Michael Jackson

No. 55
- Position: Linebacker

Personal information
- Born: July 15, 1957 (age 69) Pasco, Washington, U.S.
- Listed height: 6 ft 1 in (1.85 m)
- Listed weight: 220 lb (100 kg)

Career information
- High school: Pasco
- College: Washington
- NFL draft: 1979: 3rd round, 57th overall pick

Career history
- Seattle Seahawks (1979–1986);

Awards and highlights
- Second-team All-American (1978); Third-team All-American (1977); 2× First-team All-Pac-10 (1977, 1978); Washington MVP (1978);

Career NFL statistics
- Sacks: 7
- Fumble recoveries: 8
- Interceptions: 6
- Stats at Pro Football Reference

= Michael Jackson (linebacker) =

American football player (born 1957)

Michael Anthony Jackson (born July 15, 1957) is an American former professional football player who was a linebacker for eight seasons with the Seattle Seahawks of the National Football League (NFL). He played college football for the Washington Huskies.

==Early life==
Born and raised in Pasco, Washington, Jackson is a 1975 graduate of Pasco High School, and has enjoyed greater success and accumulated more career achievements than any other Bulldog. A three-year/three-sport letterman, he was the team captain in both football and baseball while garnering All-State honors and receiving the Denning Award for Outstanding Athlete by the Pasco Jaycees as a senior.

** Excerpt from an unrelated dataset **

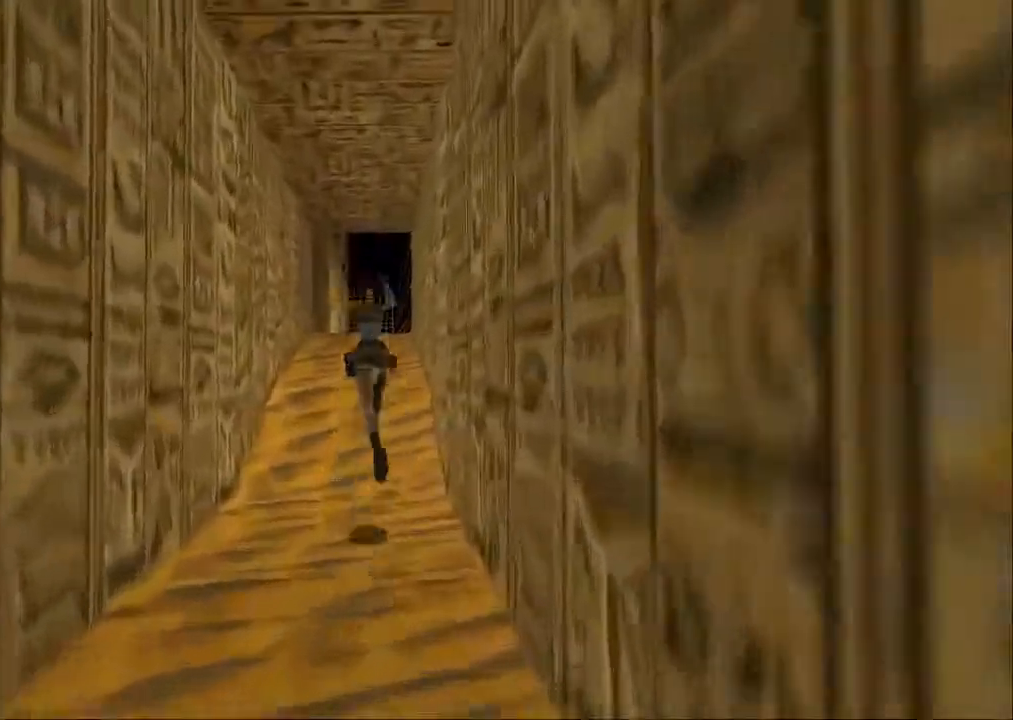
{"dt_ms": 500, "buttons": ["SQUARE", "DPAD_UP"], "left_stick": "center", "right_stick": "center", "events": []}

At the University of Washington in Seattle, Jackson earned four varsity letters and was named to the UW All-Centennial team. He was also selected as the Inland Empire Amateur Athlete of the Year in 1977, a season in which he helped lead the Huskies to the Rose Bowl. The eyes of the nation were on him during that game as he made a vital end zone interception in the final two minutes that helped seal Washington's victory over favored Michigan.

Jackson holds several defensive school records for the Huskies, including single season (210) and career (569) tackles. Among the several honors he received for UW include Sports Illustrated Player of the Week (11-12-77), Husky team captain (1978), All-Pac-8 & Pac-10 (1977–78) and several All-American selections.

==NFL career==
Jackson was selected by the Seahawks in the third round of the 1979 NFL draft, 57th overall, where he began an eight-year career as a starting linebacker. One of the team's all-time defensive greats, he led the Seahawks in tackles for a number of seasons and is among the career leaders in that category. He also earned 21 game balls for his outstanding play and has received numerous other awards including team MVP, Most Improved Player and the Seattle Post-Intelligencer’s Sports Star of the Year.

==After football==
Jackson is active off the field with charities including the March of Dimes, Special Olympics, and the United Way. He has had 14 movie and television roles and was voted into the Pasco High School Hall of Fame in 1996.